[Entries taken from a collection]
◇ ◇ ◇ ◇ ◇ ◇ ◇
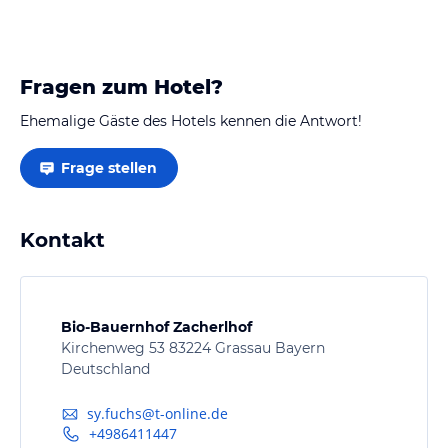
Fragen zum Hotel?
Ehemalige Gäste des Hotels kennen die Antwort!
Frage stellen
Kontakt
Bio-Bauernhof Zacherlhof
Kirchenweg 53 83224 Grassau Bayern
Deutschland
sy.fuchs@t-online.de
+4986411447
◇ ◇ ◇ ◇ ◇ ◇ ◇
Copy every record exactly as it appears, apart from any pictures.

Fragen zum Hotel?
Ehemalige Gäste des Hotels kennen die Antwort!
Frage stellen
Kontakt
Bio-Bauernhof Zacherlhof
Kirchenweg 53 83224 Grassau Bayern
Deutschland
sy.fuchs@t-online.de
+4986411447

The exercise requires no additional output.